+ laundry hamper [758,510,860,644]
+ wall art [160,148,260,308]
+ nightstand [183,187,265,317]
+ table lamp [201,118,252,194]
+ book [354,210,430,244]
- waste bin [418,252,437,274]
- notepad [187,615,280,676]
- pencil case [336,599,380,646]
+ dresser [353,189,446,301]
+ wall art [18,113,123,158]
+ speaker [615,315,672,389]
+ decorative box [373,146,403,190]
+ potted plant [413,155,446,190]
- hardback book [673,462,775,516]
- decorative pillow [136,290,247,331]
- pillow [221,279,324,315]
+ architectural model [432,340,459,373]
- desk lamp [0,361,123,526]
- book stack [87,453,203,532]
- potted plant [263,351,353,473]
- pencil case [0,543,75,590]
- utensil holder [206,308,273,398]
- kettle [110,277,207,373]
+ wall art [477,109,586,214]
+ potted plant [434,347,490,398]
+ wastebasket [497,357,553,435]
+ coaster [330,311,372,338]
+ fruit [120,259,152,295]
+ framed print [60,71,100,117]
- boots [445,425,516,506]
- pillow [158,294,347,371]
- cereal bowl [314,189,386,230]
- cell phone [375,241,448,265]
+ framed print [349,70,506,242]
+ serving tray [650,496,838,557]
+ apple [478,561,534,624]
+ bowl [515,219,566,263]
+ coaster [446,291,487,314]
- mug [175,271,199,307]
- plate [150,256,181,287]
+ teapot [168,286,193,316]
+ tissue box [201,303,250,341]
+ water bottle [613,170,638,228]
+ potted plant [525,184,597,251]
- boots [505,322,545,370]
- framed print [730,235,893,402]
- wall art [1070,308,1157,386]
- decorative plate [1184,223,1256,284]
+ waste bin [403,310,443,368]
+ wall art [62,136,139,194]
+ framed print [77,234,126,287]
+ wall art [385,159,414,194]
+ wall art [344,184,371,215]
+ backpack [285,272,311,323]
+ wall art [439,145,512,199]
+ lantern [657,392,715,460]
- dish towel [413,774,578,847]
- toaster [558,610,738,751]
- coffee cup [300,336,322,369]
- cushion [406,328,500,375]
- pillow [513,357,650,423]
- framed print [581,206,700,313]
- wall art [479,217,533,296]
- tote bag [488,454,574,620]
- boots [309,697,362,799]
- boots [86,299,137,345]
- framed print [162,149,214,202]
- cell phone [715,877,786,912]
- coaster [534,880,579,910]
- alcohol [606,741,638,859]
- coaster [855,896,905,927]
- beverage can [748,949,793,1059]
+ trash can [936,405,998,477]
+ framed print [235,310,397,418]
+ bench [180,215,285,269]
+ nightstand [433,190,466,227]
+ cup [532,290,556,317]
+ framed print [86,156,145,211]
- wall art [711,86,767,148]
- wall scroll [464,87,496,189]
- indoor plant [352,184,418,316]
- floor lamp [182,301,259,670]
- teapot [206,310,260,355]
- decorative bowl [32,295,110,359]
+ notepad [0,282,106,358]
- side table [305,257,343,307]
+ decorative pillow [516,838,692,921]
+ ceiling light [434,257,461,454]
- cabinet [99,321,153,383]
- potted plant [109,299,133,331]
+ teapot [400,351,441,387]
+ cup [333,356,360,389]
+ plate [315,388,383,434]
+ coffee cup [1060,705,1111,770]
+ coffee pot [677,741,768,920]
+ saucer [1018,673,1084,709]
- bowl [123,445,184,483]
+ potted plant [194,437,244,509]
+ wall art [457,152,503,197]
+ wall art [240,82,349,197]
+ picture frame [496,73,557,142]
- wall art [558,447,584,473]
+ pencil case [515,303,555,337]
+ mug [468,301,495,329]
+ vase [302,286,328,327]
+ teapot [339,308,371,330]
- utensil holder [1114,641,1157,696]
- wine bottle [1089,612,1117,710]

EXERCISE PROMPT –
Return the material in full. Each line must match.

WRITTEN ANSWER –
+ laundry hamper [758,510,860,644]
+ wall art [160,148,260,308]
+ nightstand [183,187,265,317]
+ table lamp [201,118,252,194]
+ book [354,210,430,244]
- waste bin [418,252,437,274]
- notepad [187,615,280,676]
- pencil case [336,599,380,646]
+ dresser [353,189,446,301]
+ wall art [18,113,123,158]
+ speaker [615,315,672,389]
+ decorative box [373,146,403,190]
+ potted plant [413,155,446,190]
- hardback book [673,462,775,516]
- decorative pillow [136,290,247,331]
- pillow [221,279,324,315]
+ architectural model [432,340,459,373]
- desk lamp [0,361,123,526]
- book stack [87,453,203,532]
- potted plant [263,351,353,473]
- pencil case [0,543,75,590]
- utensil holder [206,308,273,398]
- kettle [110,277,207,373]
+ wall art [477,109,586,214]
+ potted plant [434,347,490,398]
+ wastebasket [497,357,553,435]
+ coaster [330,311,372,338]
+ fruit [120,259,152,295]
+ framed print [60,71,100,117]
- boots [445,425,516,506]
- pillow [158,294,347,371]
- cereal bowl [314,189,386,230]
- cell phone [375,241,448,265]
+ framed print [349,70,506,242]
+ serving tray [650,496,838,557]
+ apple [478,561,534,624]
+ bowl [515,219,566,263]
+ coaster [446,291,487,314]
- mug [175,271,199,307]
- plate [150,256,181,287]
+ teapot [168,286,193,316]
+ tissue box [201,303,250,341]
+ water bottle [613,170,638,228]
+ potted plant [525,184,597,251]
- boots [505,322,545,370]
- framed print [730,235,893,402]
- wall art [1070,308,1157,386]
- decorative plate [1184,223,1256,284]
+ waste bin [403,310,443,368]
+ wall art [62,136,139,194]
+ framed print [77,234,126,287]
+ wall art [385,159,414,194]
+ wall art [344,184,371,215]
+ backpack [285,272,311,323]
+ wall art [439,145,512,199]
+ lantern [657,392,715,460]
- dish towel [413,774,578,847]
- toaster [558,610,738,751]
- coffee cup [300,336,322,369]
- cushion [406,328,500,375]
- pillow [513,357,650,423]
- framed print [581,206,700,313]
- wall art [479,217,533,296]
- tote bag [488,454,574,620]
- boots [309,697,362,799]
- boots [86,299,137,345]
- framed print [162,149,214,202]
- cell phone [715,877,786,912]
- coaster [534,880,579,910]
- alcohol [606,741,638,859]
- coaster [855,896,905,927]
- beverage can [748,949,793,1059]
+ trash can [936,405,998,477]
+ framed print [235,310,397,418]
+ bench [180,215,285,269]
+ nightstand [433,190,466,227]
+ cup [532,290,556,317]
+ framed print [86,156,145,211]
- wall art [711,86,767,148]
- wall scroll [464,87,496,189]
- indoor plant [352,184,418,316]
- floor lamp [182,301,259,670]
- teapot [206,310,260,355]
- decorative bowl [32,295,110,359]
+ notepad [0,282,106,358]
- side table [305,257,343,307]
+ decorative pillow [516,838,692,921]
+ ceiling light [434,257,461,454]
- cabinet [99,321,153,383]
- potted plant [109,299,133,331]
+ teapot [400,351,441,387]
+ cup [333,356,360,389]
+ plate [315,388,383,434]
+ coffee cup [1060,705,1111,770]
+ coffee pot [677,741,768,920]
+ saucer [1018,673,1084,709]
- bowl [123,445,184,483]
+ potted plant [194,437,244,509]
+ wall art [457,152,503,197]
+ wall art [240,82,349,197]
+ picture frame [496,73,557,142]
- wall art [558,447,584,473]
+ pencil case [515,303,555,337]
+ mug [468,301,495,329]
+ vase [302,286,328,327]
+ teapot [339,308,371,330]
- utensil holder [1114,641,1157,696]
- wine bottle [1089,612,1117,710]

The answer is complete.